[[ Materials provided, beginning ]]

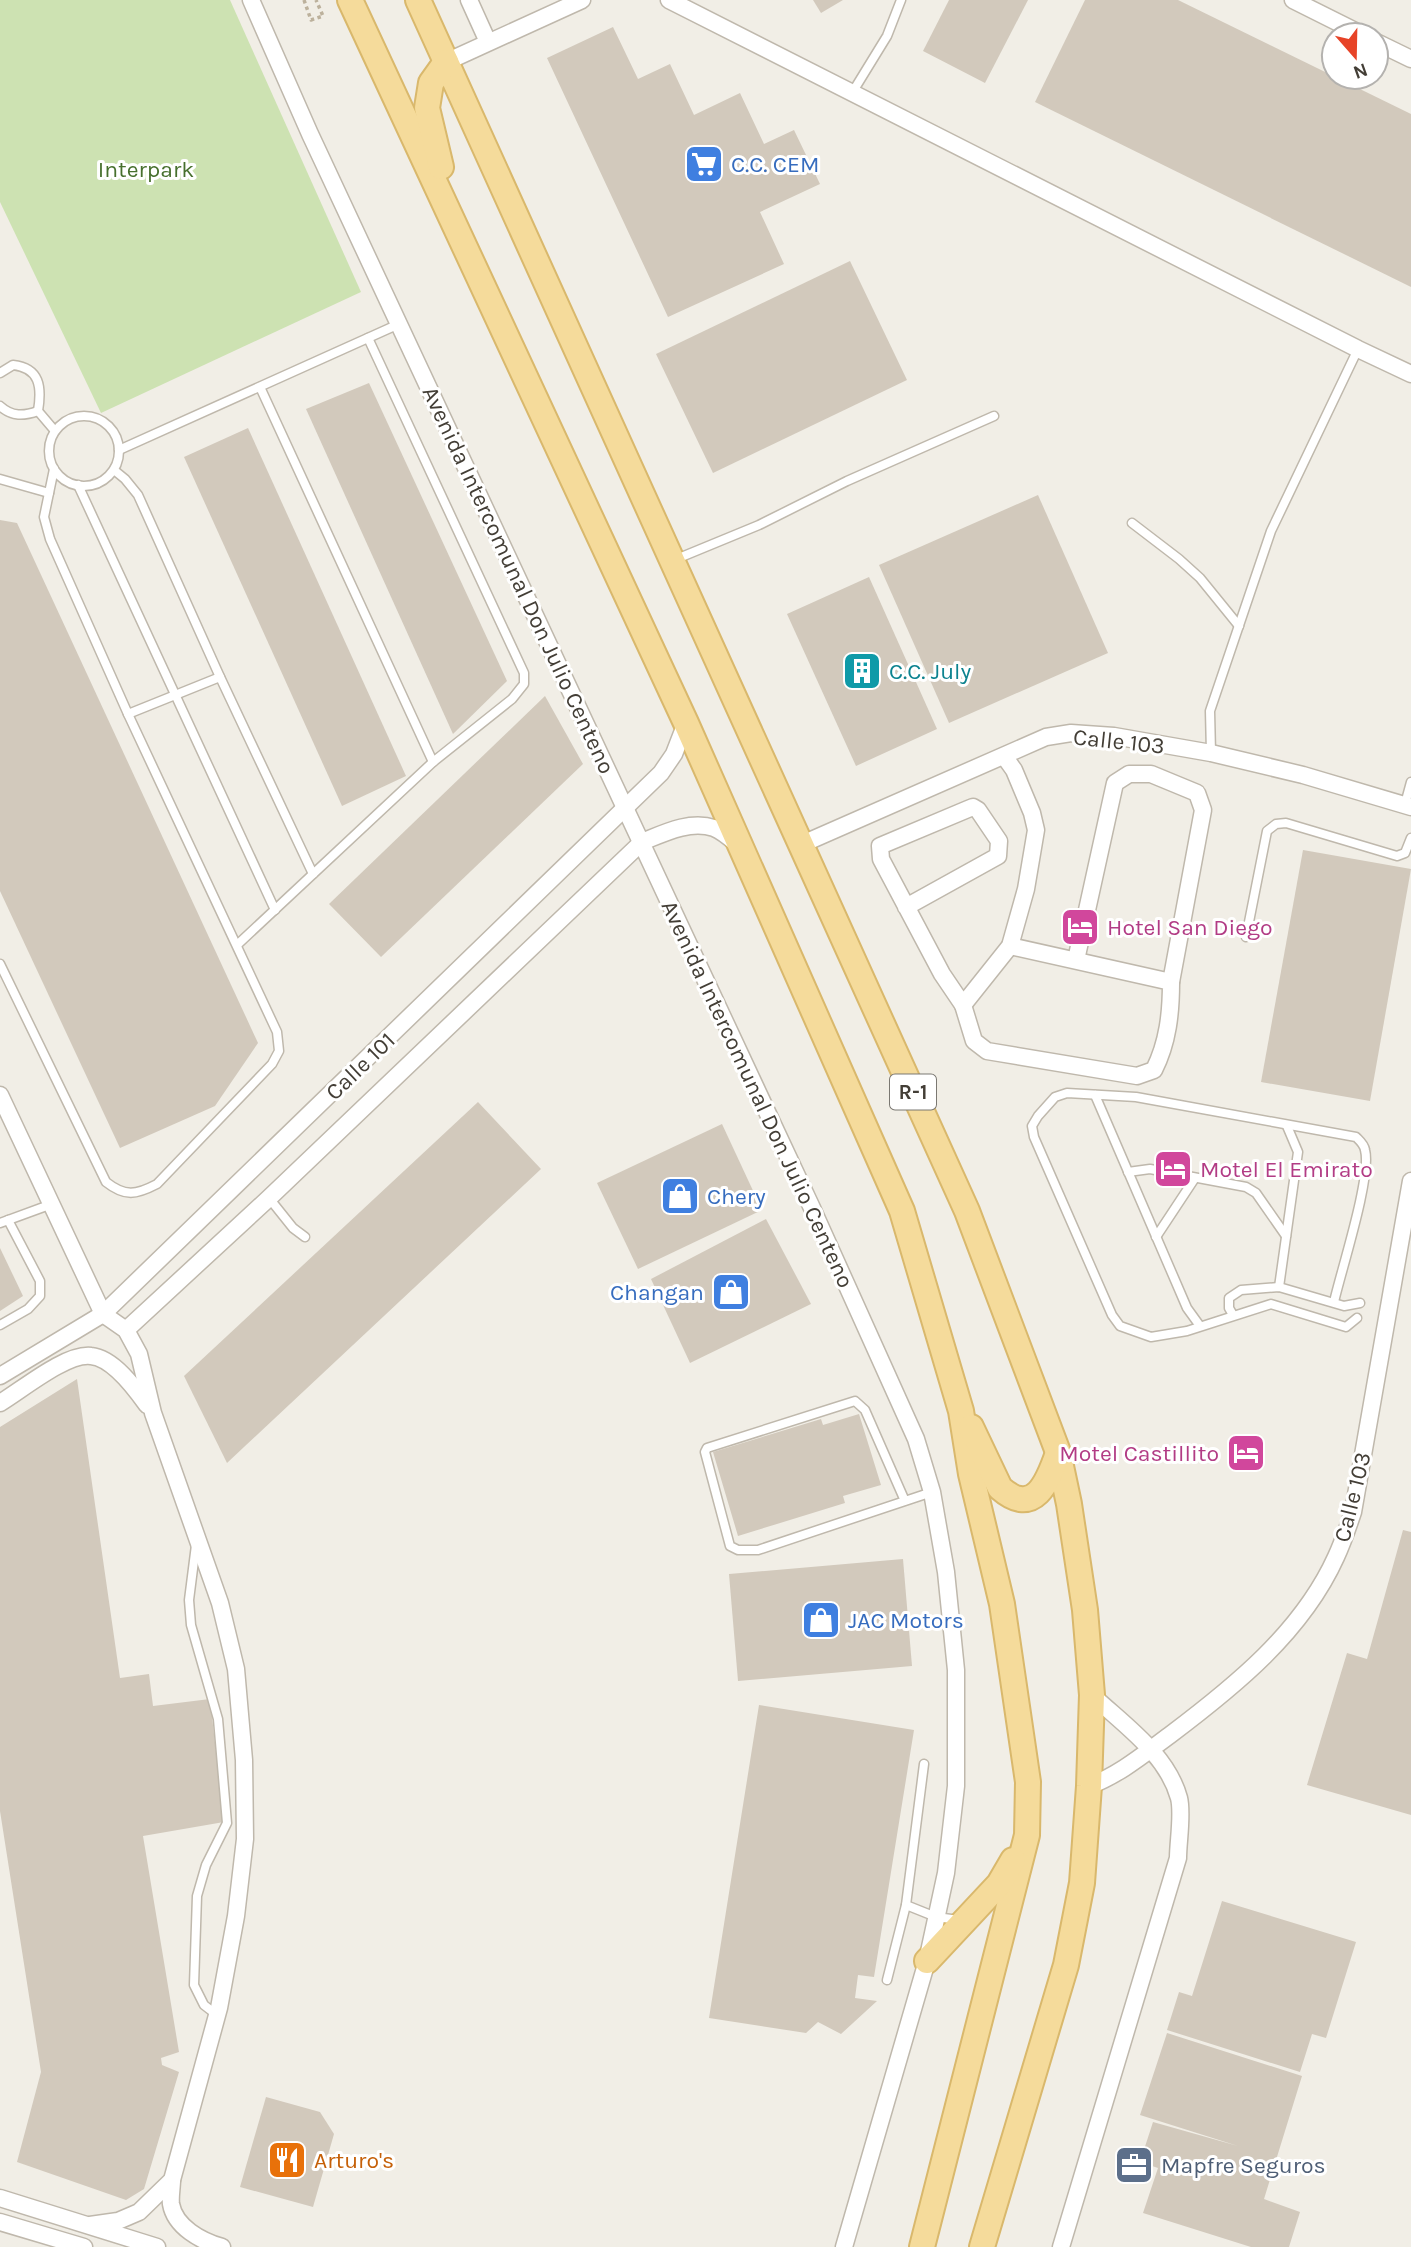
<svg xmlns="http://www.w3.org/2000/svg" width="1411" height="2247" viewBox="0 0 1411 2247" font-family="Karla,sans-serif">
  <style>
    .green { fill: #cde2b2 }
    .building { fill: #d2c9bc }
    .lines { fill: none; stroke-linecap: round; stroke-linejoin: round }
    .service-casing { stroke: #bfb8ac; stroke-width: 11 }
    .minor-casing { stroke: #bfb8ac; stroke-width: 19 }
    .primary-casing { stroke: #d9b86c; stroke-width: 28 }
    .path { stroke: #bcb19c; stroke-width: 3.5; stroke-dasharray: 3.5 3.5; stroke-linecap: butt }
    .service { stroke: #fff; stroke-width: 8 }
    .minor { stroke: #fff; stroke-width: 16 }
    .primary { stroke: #f5db9b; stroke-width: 24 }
    .labels { text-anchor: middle; stroke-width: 6; stroke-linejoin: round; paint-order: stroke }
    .shield { fill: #fff; stroke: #7b7872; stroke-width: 2 }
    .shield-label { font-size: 21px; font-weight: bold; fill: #433e36 }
    .shop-label { font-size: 23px; fill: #366cbe; stroke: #fff; text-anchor: start }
    .park-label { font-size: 23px; fill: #47702e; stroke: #fff }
    .street-label { font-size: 23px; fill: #433e36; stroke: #fff }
    .culture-label { font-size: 23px; fill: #0d838f; stroke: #fff; text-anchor: start }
    .hotel-label { font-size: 23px; fill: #b23c85; stroke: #fff; text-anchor: start }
    .food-label { font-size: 23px; fill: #c56008; stroke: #fff; text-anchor: start }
    .service-label { font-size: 23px; fill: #4e5e75; stroke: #fff; text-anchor: start }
  </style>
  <rect width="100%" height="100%" fill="#f1eee6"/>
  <path class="green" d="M0,0H230L361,292L101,413L0,202Z"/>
  <g class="building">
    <path d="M813,0H843L821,13Z"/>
    <path d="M949,0H1028L985,83L923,51Z"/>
    <path d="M1085,0H1178L1411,114V287L1035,102Z"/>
    <path d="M613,27L638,79L670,64L694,115L740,93L764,144L794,130L820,184L760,212L784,264L668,317L547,58Z"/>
    <path d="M850,261L907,380L713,473L656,354Z"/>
    <path d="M369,383L507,681L453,734L306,409Z"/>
    <path d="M248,428L406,776L342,806L184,457Z"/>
    <path d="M1038,495L1108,653L949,723L879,565Z"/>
    <path d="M0,520L17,523L258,1043L215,1106L120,1148L0,891Z"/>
    <path d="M869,577L937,729L856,766L787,614Z"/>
    <path d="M545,696L583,764L381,957L329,904Z"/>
    <path d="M1303,850L1411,869L1370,1101L1261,1082Z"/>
    <path d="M478,1102L541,1169L227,1463L184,1376Z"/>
    <path d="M722,1124L762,1210L638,1269L597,1183Z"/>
    <path d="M766,1219L811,1304L690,1363L651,1279Z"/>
    <path d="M0,1248L23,1296L0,1311Z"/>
    <path d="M77,1379L120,1678L149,1674L153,1706L210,1699L224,1822L143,1836L179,2052L161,2058L162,2065L179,2072L144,2189L126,2200L17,2162L41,2072L0,1811V1427Z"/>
    <path d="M859,1414L881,1485L843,1496L845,1503L738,1536L713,1452L821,1419L823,1425Z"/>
    <path d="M1403,1530L1411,1532V1815L1307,1785L1347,1653L1367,1659Z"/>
    <path d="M903,1559L912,1666L738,1681L729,1574Z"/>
    <path d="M759,1705L914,1730L874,1977L858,1975L855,1998L877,2001L841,2034L818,2022L806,2033L709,2018Z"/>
    <path d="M1222,1901L1356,1942L1326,2038L1312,2034L1300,2072L1167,2030L1179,1992L1192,1996Z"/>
    <path d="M1167,2033L1302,2076L1264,2199L1300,2212L1289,2247H1251L1143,2213L1158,2168L1140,2162L1153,2122L1238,2146L1140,2115Z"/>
    <path d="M266,2097L320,2112L334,2134L313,2207L240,2187Z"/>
  </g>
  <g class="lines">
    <defs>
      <g id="service">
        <path d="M852,93L887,36L901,0"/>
        <path d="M0,373L13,365C40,368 42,387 38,411L55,431"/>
        <path d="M260,387L433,762"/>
        <path d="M0,406C12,417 24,416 38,411"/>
        <circle cx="84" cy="451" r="35"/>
        <path d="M119,450L399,324"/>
        <path d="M114,470L125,479L138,495L220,677L313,874"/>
        <path d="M0,479L49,493"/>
        <path d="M78,485L275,910"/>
        <path d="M1132,523L1179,559L1200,578L1239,626"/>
        <path d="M674,560L759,525L847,481L994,416"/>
        <path d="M128,714L220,677"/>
        <path d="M1211,753L1210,711L1271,531L1358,349"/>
        <path d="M1405,804L1411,782"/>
        <path d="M1246,937L1267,831L1276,824L1286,823L1397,856L1405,853L1411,838"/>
        <path d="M237,945L433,762L512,699L524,684V673L368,338"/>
        <path d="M0,964L106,1182C125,1197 136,1195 157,1184L272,1064L279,1051L277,1032L128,714L50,539L44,517L54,469"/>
        <path d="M1095,1095L1187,1308L1200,1326"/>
        <path d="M1128,1172L1150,1169L1246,1187L1256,1193L1286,1236"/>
        <path d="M269,1198L293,1228L305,1237"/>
        <path d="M0,1223L52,1204"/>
        <path d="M1156,1237L1195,1178"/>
        <path d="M1279,1287L1298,1152L1287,1126"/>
        <path d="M1334,1302C1341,1271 1372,1176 1365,1150C1364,1144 1360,1141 1356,1137L1136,1097L1067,1093L1055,1097L1038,1116L1032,1126L1034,1137L1112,1315L1120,1326L1151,1337L1187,1331L1271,1304L1346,1327L1357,1318"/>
        <path d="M1233,1315L1229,1308V1298L1241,1290L1279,1287L1344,1306L1360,1303"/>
        <path d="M0,1325L28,1309L40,1296V1281L8,1220"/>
        <path d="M905,1501L865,1410L855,1401L707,1448L705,1452L730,1546L738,1550H758L932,1492"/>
        <path d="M196,1545L189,1600L191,1625L218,1719L227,1823L206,1865L197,1896L194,1985L204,2005L217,2015"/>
        <path d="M924,1764L906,1905L936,1917L959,1920"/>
        <path d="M887,1980L906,1905"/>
      </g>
      <g id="minor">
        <path d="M251,0L310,134L812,1208L916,1439L932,1492L946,1572L956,1670V1786L946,1873L927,1961L844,2247"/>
        <path d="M469,0L488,42"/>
        <path d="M669,0L1358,349L1411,374"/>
        <path d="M1293,0L1363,35"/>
        <path d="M1376,42L1411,59"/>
        <path d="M446,62L582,0"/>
        <path d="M800,845L1046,737L1071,733L1114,736L1211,753L1303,775L1411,807"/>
        <path d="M906,907L998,856L999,841L978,810L973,807L968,809L880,846L881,859L942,974L963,1005L1010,946L1026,889L1036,830L1032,813L1014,770L1004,756"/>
        <path d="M1076,960L1115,783L1129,774H1151L1197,793L1203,810L1171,982"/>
        <path d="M963,1005L974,1041L987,1051L1137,1076L1154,1070C1168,1042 1171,1013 1171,982L1010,946"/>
        <path d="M0,1095L103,1314L126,1330L139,1354L153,1413L220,1603L236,1669L244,1760L245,1839L236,1916L219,2008L172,2180L139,2212L118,2221L90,2225"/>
        <path d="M126,1330L269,1198L642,842C664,833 690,820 714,828C722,831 730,838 737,844"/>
        <path d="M0,1376L103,1314L661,773L674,754L686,723"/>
        <path d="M0,1403C22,1390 66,1353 91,1356C113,1358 135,1388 147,1405"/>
        <path d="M1089,1786C1119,1775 1144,1754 1170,1735C1235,1686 1302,1632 1336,1557C1343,1542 1348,1527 1353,1512L1411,1181"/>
        <path d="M172,2180C172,2187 170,2197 171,2204C175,2227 201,2241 222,2247"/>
        <path d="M0,2198L157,2247"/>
        <path d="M0,2222L84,2247"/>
        <path d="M1061,2247L1178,1858C1178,1842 1183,1813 1179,1798C1167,1754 1124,1725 1092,1695"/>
      </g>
      <g id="primary">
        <path d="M350,0L686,723L902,1211L961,1411L971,1474L1002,1604L1028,1782L1027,1835L922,2247"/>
        <path d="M418,0L967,1211L1058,1452L1069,1504L1085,1610L1092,1695L1089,1786L1082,1883L1066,1965L982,2247"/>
        <path d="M441,167L427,108L431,83L446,62"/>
        <path d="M971,1427L1000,1488C1034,1518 1048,1482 1058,1453"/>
        <path d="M927,1961L999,1884L1013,1860"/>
      </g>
    </defs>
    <use href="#service" class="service-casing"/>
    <use href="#minor" class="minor-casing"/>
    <use href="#primary" class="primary-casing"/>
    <path class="path" d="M304,0L311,20L323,16L316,0"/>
    <use href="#service" class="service"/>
    <use href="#minor" class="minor"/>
    <use href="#primary" class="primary"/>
  </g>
  <defs>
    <symbol id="supermarket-square" viewBox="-11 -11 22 22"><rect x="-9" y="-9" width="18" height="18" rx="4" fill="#3f7fe0" stroke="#fff"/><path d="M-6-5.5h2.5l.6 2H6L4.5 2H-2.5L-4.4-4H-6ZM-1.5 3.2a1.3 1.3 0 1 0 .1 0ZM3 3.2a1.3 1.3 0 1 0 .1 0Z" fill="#fff"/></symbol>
    <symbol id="building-square" viewBox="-11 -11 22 22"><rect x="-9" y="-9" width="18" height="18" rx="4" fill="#0f9aa8" stroke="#fff"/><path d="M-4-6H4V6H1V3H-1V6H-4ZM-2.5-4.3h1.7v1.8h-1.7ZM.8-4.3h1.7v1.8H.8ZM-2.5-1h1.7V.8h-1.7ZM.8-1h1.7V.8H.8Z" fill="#fff"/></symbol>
    <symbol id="hotel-square" viewBox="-11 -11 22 22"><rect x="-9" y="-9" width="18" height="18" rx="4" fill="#d1479c" stroke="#fff"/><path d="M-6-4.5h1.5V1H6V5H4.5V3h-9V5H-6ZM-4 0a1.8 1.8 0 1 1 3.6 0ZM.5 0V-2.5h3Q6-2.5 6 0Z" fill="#fff"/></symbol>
    <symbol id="shop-square" viewBox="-11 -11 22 22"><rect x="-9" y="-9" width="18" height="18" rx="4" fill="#3f7fe0" stroke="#fff"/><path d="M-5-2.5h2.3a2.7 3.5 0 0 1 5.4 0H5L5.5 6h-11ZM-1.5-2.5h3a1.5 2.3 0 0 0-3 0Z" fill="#fff"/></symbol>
    <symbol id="restaurant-square" viewBox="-11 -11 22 22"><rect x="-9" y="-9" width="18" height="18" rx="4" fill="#e8710a" stroke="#fff"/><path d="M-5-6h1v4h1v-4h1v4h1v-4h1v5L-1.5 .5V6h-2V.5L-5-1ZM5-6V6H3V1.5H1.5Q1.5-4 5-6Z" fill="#fff"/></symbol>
    <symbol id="office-square" viewBox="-11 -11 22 22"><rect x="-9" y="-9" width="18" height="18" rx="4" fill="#5c6f8a" stroke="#fff"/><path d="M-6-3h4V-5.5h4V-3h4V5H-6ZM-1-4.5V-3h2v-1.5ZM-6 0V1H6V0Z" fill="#fff"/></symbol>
  </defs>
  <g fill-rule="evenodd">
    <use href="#supermarket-square" x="682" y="142" width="44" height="44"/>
    <use href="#building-square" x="840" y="649" width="44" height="44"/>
    <use href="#hotel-square" x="1058" y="905" width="44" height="44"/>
    <use href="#hotel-square" x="1151" y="1147" width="44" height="44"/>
    <use href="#shop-square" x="658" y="1174" width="44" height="44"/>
    <use href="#shop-square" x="709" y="1270" width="44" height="44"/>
    <use href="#hotel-square" x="1224" y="1431" width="44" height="44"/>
    <use href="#shop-square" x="799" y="1598" width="44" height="44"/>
    <use href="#restaurant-square" x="265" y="2138" width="44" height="44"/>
    <use href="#office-square" x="1112" y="2143" width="44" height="44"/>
  </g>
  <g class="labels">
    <rect class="shield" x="890" y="1074.5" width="46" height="35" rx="5"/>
    <g class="shield-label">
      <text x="913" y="1099">R-1</text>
    </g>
    <g class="shop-label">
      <text x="731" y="172">C.C. CEM</text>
      <text x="707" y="1204">Chery</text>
      <text x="704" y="1300" text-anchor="end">Changan</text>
      <text x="848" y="1628">JAC Motors</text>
    </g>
    <g class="park-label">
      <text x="146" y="177">Interpark</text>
    </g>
    <g class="street-label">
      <text transform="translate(519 580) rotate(65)" y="8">Avenida Intercomunal Don Julio Centeno</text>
      <text transform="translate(1119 741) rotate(6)" y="8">Calle 103</text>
      <text transform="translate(360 1066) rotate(-44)" y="8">Calle 101</text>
      <text transform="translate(758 1094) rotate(65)" y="8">Avenida Intercomunal Don Julio Centeno</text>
      <text transform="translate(1352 1497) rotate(-76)" y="8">Calle 103</text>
    </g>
    <g class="culture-label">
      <text x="889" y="679">C.C. July</text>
    </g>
    <g class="hotel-label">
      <text x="1107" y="935">Hotel San Diego</text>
      <text x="1200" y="1177">Motel El Emirato</text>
      <text x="1219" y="1461" text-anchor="end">Motel Castillito</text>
    </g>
    <g class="food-label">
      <text x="314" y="2168">Arturo's</text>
    </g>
    <g class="service-label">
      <text x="1161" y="2173">Mapfre Seguros</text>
    </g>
  </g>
  <g transform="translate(1355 56) rotate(160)"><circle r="33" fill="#ffffff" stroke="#b4b2af" stroke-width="2"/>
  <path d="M0-5L12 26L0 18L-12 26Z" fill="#e74327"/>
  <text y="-10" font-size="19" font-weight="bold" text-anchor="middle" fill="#433e36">N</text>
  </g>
</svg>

[[ Materials provided, end ]]

What you should do:
Using the entries above, give back exactly the line containing "#d9b86c; stroke-width: 28", the line containing "#fff; stroke: #7b7872;", and every line between them, and nothing else.

Answer space:
    .primary-casing { stroke: #d9b86c; stroke-width: 28 }
    .path { stroke: #bcb19c; stroke-width: 3.5; stroke-dasharray: 3.5 3.5; stroke-linecap: butt }
    .service { stroke: #fff; stroke-width: 8 }
    .minor { stroke: #fff; stroke-width: 16 }
    .primary { stroke: #f5db9b; stroke-width: 24 }
    .labels { text-anchor: middle; stroke-width: 6; stroke-linejoin: round; paint-order: stroke }
    .shield { fill: #fff; stroke: #7b7872; stroke-width: 2 }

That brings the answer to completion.